An official inquiry into the incident was conducted. A report compiled in 1954 concluded that timber shoring intended for temporary use during construction may have been left in place and had gradually degraded in the damp conditions; resulting in the tunnel's arch ring having to carry the full weight (roughly 200 tons) of wet sand in the filled-in construction shaft. It also ruled out mining activity as having played any attributable role in the collapse. Furthermore, that repeated recommendations by assistant chief works inspector H. Bradley for the tunnel's strengthening had been postponed, partially due to questions over the line's potential singling or closure, as well as restrictive funding available for such works.

===Aftermath===
The collapsed tunnel was determined to be in such a condition, particularly in regards to its brickwork, that extensive, and costly, remedial works would have been necessary to render it usable to rail traffic once again. Thus, decision makers quickly came to favour its permanent closure. Despite this, emergency reinforcement measures were carried out. Several years following the collapse, it was decided to fill in the tunnel using spoil and other waste materials produced by one of the nearby collieries. As a result of this infilling, the structure's portals are both buried and cannot be seen, however the route of the railway can still be made out by cuttings and embankments, especially when viewed on an aerial map.

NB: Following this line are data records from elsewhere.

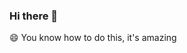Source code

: ### Hi there 👋

<!--
**Daisy-Li/Daisy-Li** is a ✨ _special_ ✨ repository because its `README.md` (this file) appears on your GitHub profile.

Here are some ideas to get you started:

- 🔭 I’m currently working on ...
- 🌱 I’m currently learning ...
- 👯 I’m looking to collaborate on ...
- 🤔 I’m looking for help with ...
- 💬 Ask me about ...
- 📫 How to reach me: ...
- 😄 You know how to do this, it's amazing
- ⚡ Fun fact: ...
-->

😄 You know how to do this, it's amazing
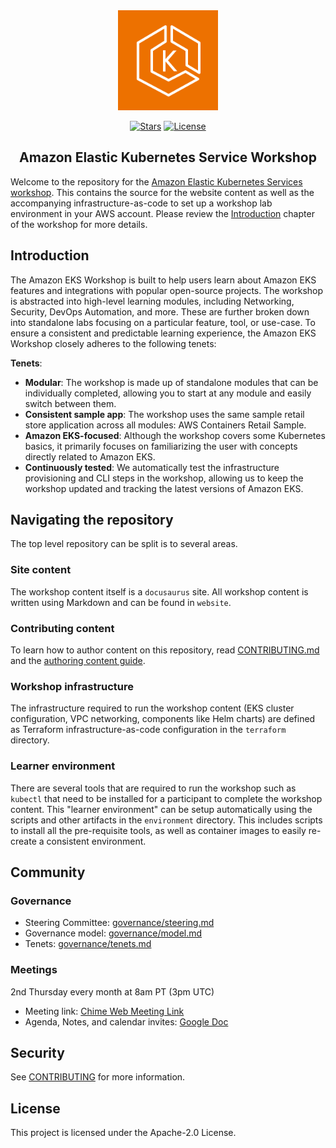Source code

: <div align="center">
  <a href="https://eksworkshop.com" target="_blank" rel="noopener noreferrer">
    <picture>
      <img width="160" src="docs/images/eks.png" alt="Amazon Elastic Kubernetes Service logo">
    </picture>
  </a>
  
  <br/>

  <div align="center">

[![Stars](https://img.shields.io/github/stars/aws-samples/eks-workshop-v2)](LICENSE)
[![License](https://img.shields.io/github/license/aws-samples/eks-workshop-v2)](LICENSE)

  </div>

  <strong>
  <h2>Amazon Elastic Kubernetes Service Workshop</h2>
  </strong>
</div>

Welcome to the repository for the [Amazon Elastic Kubernetes Services workshop](https://eksworkshop.com). This contains the source for the website content as well as the accompanying infrastructure-as-code to set up a workshop lab environment in your AWS account. Please review the [Introduction](https://www.eksworkshop.com/docs/introduction/) chapter of the workshop for more details.

## Introduction

The Amazon EKS Workshop is built to help users learn about Amazon EKS features and integrations with popular open-source projects. The workshop is abstracted into high-level learning modules, including Networking, Security, DevOps Automation, and more. These are further broken down into standalone labs focusing on a particular feature, tool, or use-case. To ensure a consistent and predictable learning experience, the Amazon EKS Workshop closely adheres to the following tenets:

**Tenets**:

- **Modular**: The workshop is made up of standalone modules that can be individually completed, allowing you to start at any module and easily switch between them.
- **Consistent sample app**: The workshop uses the same sample retail store application across all modules: AWS Containers Retail Sample.
- **Amazon EKS-focused**: Although the workshop covers some Kubernetes basics, it primarily focuses on familiarizing the user with concepts directly related to Amazon EKS.
- **Continuously tested**: We automatically test the infrastructure provisioning and CLI steps in the workshop, allowing us to keep the workshop updated and tracking the latest versions of Amazon EKS.

## Navigating the repository

The top level repository can be split is to several areas.

### Site content

The workshop content itself is a `docusaurus` site. All workshop content is written using Markdown and can be found in `website`.

### Contributing content

To learn how to author content on this repository, read [CONTRIBUTING.md](CONTRIBUTING.md) and the [authoring content guide](docs/authoring_content.md).

### Workshop infrastructure

The infrastructure required to run the workshop content (EKS cluster configuration, VPC networking, components like Helm charts) are defined as Terraform infrastructure-as-code configuration in the `terraform` directory.

### Learner environment

There are several tools that are required to run the workshop such as `kubectl` that need to be installed for a participant to complete the workshop content. This "learner environment" can be setup automatically using the scripts and other artifacts in the `environment` directory. This includes scripts to install all the pre-requisite tools, as well as container images to easily re-create a consistent environment.

## Community

### Governance

- Steering Committee: [governance/steering.md](governance/steering.md)
- Governance model: [governance/model.md](governance/model.md)
- Tenets: [governance/tenets.md](governance/tenets.md)

### Meetings

2nd Thursday every month at 8am PT (3pm UTC)

- Meeting link: [Chime Web Meeting Link](https://chime.aws/8607878433)
- Agenda, Notes, and calendar invites: [Google Doc](https://docs.google.com/document/d/1hYjhBhPvLVMf7gunooM-kE0wptMjMIORCmI2BOedCWI/edit?usp=sharing)

## Security

See [CONTRIBUTING](CONTRIBUTING.md#security-issue-notifications) for more information.

## License

This project is licensed under the Apache-2.0 License.
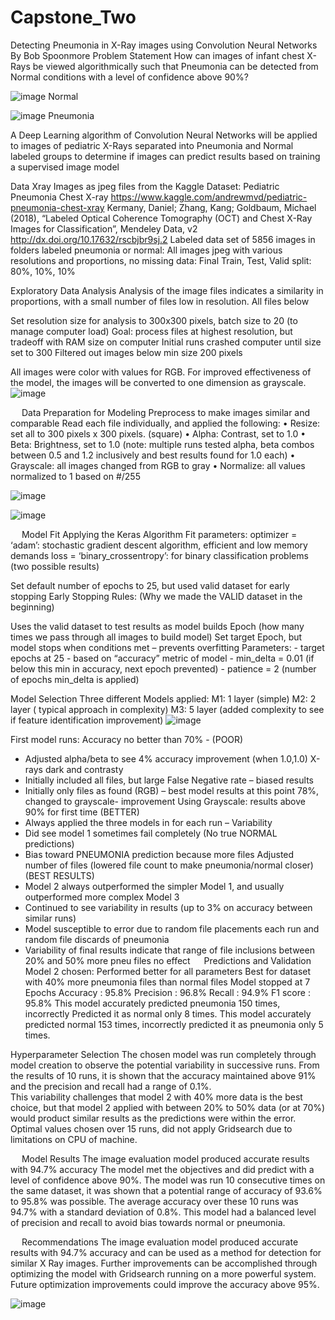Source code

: # Capstone_Two
Detecting Pneumonia in X-Ray images using Convolution Neural Networks
By Bob Spoonmore
Problem Statement
How can images of infant chest X-Rays be viewed algorithmically such that Pneumonia can be detected from Normal conditions with a level of confidence above 90%?
 
 ![image](https://user-images.githubusercontent.com/79801542/131737028-ddcee13a-2f1a-4469-bf62-99941710c041.png)
  Normal			

![image](https://user-images.githubusercontent.com/79801542/131737084-b9e5fadd-dfe7-4e54-9ccf-8333b6cb1654.png)
  Pneumonia
  
A Deep Learning algorithm of Convolution Neural Networks will be applied to images of pediatric X-Rays separated into Pneumonia and Normal labeled groups to determine if images can predict results based on training a supervised image model
 

Data 
Xray Images as jpeg files from the Kaggle Dataset:  Pediatric Pneumonia Chest X-ray https://www.kaggle.com/andrewmvd/pediatric-pneumonia-chest-xray
Kermany, Daniel; Zhang, Kang; Goldbaum, Michael (2018), “Labeled Optical Coherence Tomography (OCT) and Chest X-Ray Images for Classification”, Mendeley Data, v2 http://dx.doi.org/10.17632/rscbjbr9sj.2
Labeled data set of 5856 images in folders labeled pneumonia or normal:  All images jpeg with various resolutions and proportions, no missing data:  Final Train, Test, Valid split:  80%, 10%, 10%
 

Exploratory Data Analysis 
Analysis of the image files indicates a similarity in proportions, with a small number of files low in resolution.  All files below 
   
Set resolution size for analysis to 300x300 pixels, batch size to 20  (to manage computer load)
Goal: process files at highest resolution, but tradeoff with RAM size on computer
Initial runs crashed computer until size set to 300
Filtered out images below min size 200 pixels

All images were color with values for RGB.  For improved effectiveness of the model, the images will be converted to one dimension as grayscale.
![image](https://user-images.githubusercontent.com/79801542/131737298-020d3c16-7c7b-4e09-bb73-59c5800bf573.png)



 
Data Preparation for Modeling 
Preprocess to make images similar and comparable
Read each file individually, and applied the following:
•	Resize: set all to 300 pixels x 300 pixels. (square)
•	Alpha: Contrast, set to 1.0
•	Beta: Brightness, set to 1.0
(note: multiple runs tested alpha, beta combos between 0.5 and 1.2 inclusively and best results found for 1.0 each)
•	Grayscale: all images changed from RGB to gray
•	Normalize: all values normalized to 1 based on #/255

![image](https://user-images.githubusercontent.com/79801542/131737346-4de4f37e-d909-4718-9187-1e2ef5dd259d.png)

![image](https://user-images.githubusercontent.com/79801542/131737366-e1c00a5a-6ba0-43f2-8916-71c9a5aecf96.png)








 
Model Fit
Applying the Keras Algorithm
Fit parameters: 
optimizer = ‘adam’: stochastic gradient descent algorithm, efficient and low memory demands
loss = ‘binary_crossentropy’: for binary classification problems (two possible results)

Set default number of epochs to 25, but used valid dataset for early stopping
Early Stopping Rules: (Why we made the VALID dataset in the beginning)
                             
Uses the valid dataset to test results as model builds
 	Epoch (how many times we pass through all images to build model)
        	Set target Epoch, but model stops when conditions met – prevents overfitting
           Parameters: 
		- target epochs at 25
		- based on “accuracy” metric of model
		- min_delta = 0.01  (if below this min in accuracy, next epoch prevented)
		- patience = 2 (number of epochs min_delta is applied)
 

Model Selection
Three different Models applied:
M1: 1 layer (simple)
M2: 2 layer ( typical approach in complexity)
M3: 5 layer (added complexity to see if feature identification improvement)
![image](https://user-images.githubusercontent.com/79801542/131737397-8d42b11a-dbe8-40d4-b2b0-e519511e8bf0.png)

 
First model runs: Accuracy no better than 70% - (POOR)
  - Adjusted alpha/beta to see 4% accuracy improvement (when 1.0,1.0)  X-rays dark and contrasty
  - Initially included all files, but large False Negative rate – biased results
  - Initially only files as found (RGB) – best model results at this point 78%, changed to grayscale- improvement
Using Grayscale: results above 90% for first time (BETTER)
  - Always applied the three models in for each run – Variability
  - Did see model 1 sometimes fail completely (No true NORMAL predictions)
  - Bias toward PNEUMONIA prediction because more files
Adjusted number of files (lowered file count to make pneumonia/normal closer) (BEST RESULTS)
  - Model 2 always outperformed the simpler Model 1, and usually outperformed more complex Model 3  
  - Continued to see variability in results (up to 3% on accuracy between similar runs)
  - Model susceptible to error due to random file placements each run and random file discards of pneumonia
  - Variability of final results indicate that range of file inclusions between 20% and 50% more pneu files no effect
 
Predictions and Validation 
Model 2 chosen:
Performed better for all parameters
Best for dataset with 40% more pneumonia files than normal files
Model stopped at 7 Epochs
Accuracy : 95.8%
Precision : 96.8%
Recall       : 94.9%
F1 score  : 95.8%
This model accurately predicted pneumonia 150 times, incorrectly 
Predicted it as normal only 8 times.
This model accurately predicted normal 153 times, incorrectly predicted it as pneumonia only 5 times.							
								








 
 Hyperparameter Selection
The chosen model was run completely through model creation to observe the potential variability in successive runs.  From the results of 10 runs, it is shown that the accuracy maintained above 91% and the precision and recall had a range of 0.1%.  
This variability challenges that model 2 with 40% more data is the best choice, but that model 2 applied with between 20% to 50% data (or at 70%) would product similar results as the predictions were within the error.  Optimal values chosen over 15 runs, did not apply Gridsearch due to limitations on CPU of machine.



 
Model Results
The image evaluation model produced accurate results with 94.7% accuracy
The model met the objectives and did predict with a level of confidence above 90%. The model was run 10 consecutive times on the same dataset, it was shown that a potential range of accuracy of 93.6% to 95.8% was possible.  The average accuracy over these 10 runs was 94.7% with a standard deviation of 0.8%. This model had a balanced level of precision and recall to avoid bias towards normal or pneumonia.











 
Recommendations
The image evaluation model produced accurate results with 94.7% accuracy and can be used as a method for detection for similar X Ray images.
Further improvements can be accomplished through optimizing the model with Gridsearch running on a more powerful system.  Future optimization improvements could improve the accuracy above 95%.
 
![image](https://user-images.githubusercontent.com/79801542/131736852-4e7198cd-6e7b-4eea-8139-00ac84aab025.png)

During the 2010s, civil engineering company M & J Drilling were contracted to stabilise the Clifton Hall Tunnel by grouting compromised sections. To support this activity, a comprehensive 3D subsurface laser scan survey was performed by Geoterra to ascertain the specifics and condition of the tunnel, which was accessed via a series of 100mm vertical shafts which were bored from the surface. Following the infilling of voids, further remedial work was undertaken.

In 2025, more than 70 years after the tragedy, further precautionary works were undertaken by contractor AmcoGiffen to ensure the tunnel site remains safe. Drill holes were made to allow 3D laser scans of the remaining voids. These were in-filled with approximately 2,200 tonnes of material pumped into the cavities.